[Stored items]
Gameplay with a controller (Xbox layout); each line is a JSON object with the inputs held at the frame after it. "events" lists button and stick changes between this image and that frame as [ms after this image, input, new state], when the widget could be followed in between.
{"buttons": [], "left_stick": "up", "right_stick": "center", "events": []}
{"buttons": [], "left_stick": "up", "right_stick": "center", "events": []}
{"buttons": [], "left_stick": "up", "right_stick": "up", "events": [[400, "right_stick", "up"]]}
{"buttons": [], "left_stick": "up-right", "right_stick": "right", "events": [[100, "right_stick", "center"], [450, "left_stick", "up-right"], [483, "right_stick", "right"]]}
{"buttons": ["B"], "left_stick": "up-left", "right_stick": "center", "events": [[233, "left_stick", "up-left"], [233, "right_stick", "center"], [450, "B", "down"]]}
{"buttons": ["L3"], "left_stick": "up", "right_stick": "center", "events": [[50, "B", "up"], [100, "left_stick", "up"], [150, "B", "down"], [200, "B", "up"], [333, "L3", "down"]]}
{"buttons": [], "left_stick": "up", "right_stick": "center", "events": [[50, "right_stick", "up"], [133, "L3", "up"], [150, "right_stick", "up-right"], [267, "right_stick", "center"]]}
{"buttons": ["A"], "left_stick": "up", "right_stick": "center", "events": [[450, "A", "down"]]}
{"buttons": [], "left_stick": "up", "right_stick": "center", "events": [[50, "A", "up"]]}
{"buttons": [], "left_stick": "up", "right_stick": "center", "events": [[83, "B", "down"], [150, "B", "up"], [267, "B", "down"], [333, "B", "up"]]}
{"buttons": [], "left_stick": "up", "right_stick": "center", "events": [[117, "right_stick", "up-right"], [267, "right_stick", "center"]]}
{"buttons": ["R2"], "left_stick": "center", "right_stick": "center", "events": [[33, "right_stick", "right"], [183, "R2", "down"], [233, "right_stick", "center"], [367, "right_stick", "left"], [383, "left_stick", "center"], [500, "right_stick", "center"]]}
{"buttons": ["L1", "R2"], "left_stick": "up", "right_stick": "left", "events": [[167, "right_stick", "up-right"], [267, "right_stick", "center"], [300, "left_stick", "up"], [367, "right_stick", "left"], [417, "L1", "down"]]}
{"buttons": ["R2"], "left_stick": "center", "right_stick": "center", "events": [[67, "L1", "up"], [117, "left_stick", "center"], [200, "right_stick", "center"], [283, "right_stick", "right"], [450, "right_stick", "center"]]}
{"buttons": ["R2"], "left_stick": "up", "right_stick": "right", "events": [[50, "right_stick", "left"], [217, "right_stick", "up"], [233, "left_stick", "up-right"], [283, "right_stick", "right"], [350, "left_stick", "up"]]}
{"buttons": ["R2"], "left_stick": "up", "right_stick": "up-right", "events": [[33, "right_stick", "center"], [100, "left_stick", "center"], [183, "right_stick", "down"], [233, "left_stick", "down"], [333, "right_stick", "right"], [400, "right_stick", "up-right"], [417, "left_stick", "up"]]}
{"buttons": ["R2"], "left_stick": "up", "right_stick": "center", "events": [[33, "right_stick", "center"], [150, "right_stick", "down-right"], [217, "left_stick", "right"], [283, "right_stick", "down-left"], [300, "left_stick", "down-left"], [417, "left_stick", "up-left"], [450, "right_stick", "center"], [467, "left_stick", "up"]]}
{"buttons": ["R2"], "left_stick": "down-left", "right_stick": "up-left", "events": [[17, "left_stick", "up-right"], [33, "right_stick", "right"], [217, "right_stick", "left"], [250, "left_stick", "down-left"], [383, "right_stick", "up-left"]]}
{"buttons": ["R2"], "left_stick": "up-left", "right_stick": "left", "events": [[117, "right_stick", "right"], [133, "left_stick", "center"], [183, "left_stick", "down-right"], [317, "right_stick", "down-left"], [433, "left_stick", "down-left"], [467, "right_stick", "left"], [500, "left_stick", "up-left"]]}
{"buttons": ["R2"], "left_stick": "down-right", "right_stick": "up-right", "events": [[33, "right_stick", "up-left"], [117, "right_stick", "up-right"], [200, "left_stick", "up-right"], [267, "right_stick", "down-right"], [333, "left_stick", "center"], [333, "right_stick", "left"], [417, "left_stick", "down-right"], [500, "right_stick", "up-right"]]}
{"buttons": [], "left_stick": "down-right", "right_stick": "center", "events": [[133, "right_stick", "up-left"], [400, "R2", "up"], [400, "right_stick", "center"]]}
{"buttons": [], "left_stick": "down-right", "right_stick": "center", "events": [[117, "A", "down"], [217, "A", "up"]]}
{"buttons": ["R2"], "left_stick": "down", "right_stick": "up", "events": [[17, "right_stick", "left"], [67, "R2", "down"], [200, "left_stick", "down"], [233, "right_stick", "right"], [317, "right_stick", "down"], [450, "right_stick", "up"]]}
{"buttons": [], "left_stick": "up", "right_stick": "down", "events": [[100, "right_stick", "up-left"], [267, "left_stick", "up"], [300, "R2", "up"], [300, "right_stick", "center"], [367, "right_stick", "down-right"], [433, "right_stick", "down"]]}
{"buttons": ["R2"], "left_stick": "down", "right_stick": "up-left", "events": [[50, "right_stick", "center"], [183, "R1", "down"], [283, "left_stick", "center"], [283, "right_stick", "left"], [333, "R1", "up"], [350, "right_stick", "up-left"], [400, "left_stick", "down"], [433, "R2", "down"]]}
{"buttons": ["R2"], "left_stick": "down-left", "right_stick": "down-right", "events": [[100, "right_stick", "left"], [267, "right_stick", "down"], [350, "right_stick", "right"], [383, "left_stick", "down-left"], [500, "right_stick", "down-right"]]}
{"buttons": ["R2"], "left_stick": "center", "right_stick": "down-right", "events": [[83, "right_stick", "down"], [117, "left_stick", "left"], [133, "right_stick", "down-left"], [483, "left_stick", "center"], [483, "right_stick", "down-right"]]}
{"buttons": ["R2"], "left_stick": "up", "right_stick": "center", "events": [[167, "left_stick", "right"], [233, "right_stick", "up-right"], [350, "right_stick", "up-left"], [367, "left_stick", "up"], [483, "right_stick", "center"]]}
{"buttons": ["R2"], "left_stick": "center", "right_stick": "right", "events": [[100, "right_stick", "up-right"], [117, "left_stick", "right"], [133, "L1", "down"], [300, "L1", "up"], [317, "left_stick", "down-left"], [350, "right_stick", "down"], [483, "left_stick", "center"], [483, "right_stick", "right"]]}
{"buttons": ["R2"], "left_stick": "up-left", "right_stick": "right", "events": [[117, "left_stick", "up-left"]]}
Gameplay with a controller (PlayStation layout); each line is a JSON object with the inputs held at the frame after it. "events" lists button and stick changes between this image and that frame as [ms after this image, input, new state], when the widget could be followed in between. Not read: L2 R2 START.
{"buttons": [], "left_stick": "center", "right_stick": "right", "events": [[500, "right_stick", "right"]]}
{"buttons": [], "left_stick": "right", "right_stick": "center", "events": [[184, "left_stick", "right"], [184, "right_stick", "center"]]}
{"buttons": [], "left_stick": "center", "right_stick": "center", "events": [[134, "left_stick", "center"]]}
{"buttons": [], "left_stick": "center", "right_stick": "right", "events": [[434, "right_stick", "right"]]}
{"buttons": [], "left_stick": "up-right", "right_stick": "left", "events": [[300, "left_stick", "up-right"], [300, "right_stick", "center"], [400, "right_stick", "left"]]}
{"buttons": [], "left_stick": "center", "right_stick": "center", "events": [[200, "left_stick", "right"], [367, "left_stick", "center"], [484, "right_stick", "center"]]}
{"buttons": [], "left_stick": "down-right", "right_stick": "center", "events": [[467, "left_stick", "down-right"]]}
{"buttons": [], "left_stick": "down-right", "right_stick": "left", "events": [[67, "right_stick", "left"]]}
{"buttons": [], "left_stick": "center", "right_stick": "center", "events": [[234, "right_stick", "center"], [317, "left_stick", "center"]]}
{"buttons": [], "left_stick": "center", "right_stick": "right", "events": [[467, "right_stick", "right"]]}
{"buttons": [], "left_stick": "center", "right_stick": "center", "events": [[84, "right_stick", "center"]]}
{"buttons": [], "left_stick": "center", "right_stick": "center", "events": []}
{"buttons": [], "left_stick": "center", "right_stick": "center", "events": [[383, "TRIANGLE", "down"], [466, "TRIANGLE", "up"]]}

■ REQUIRED ACTION ■
Count how many lines in the data above include the string "object", and write only that number.

■ OUTPUT OF THE EXERCISE ■
2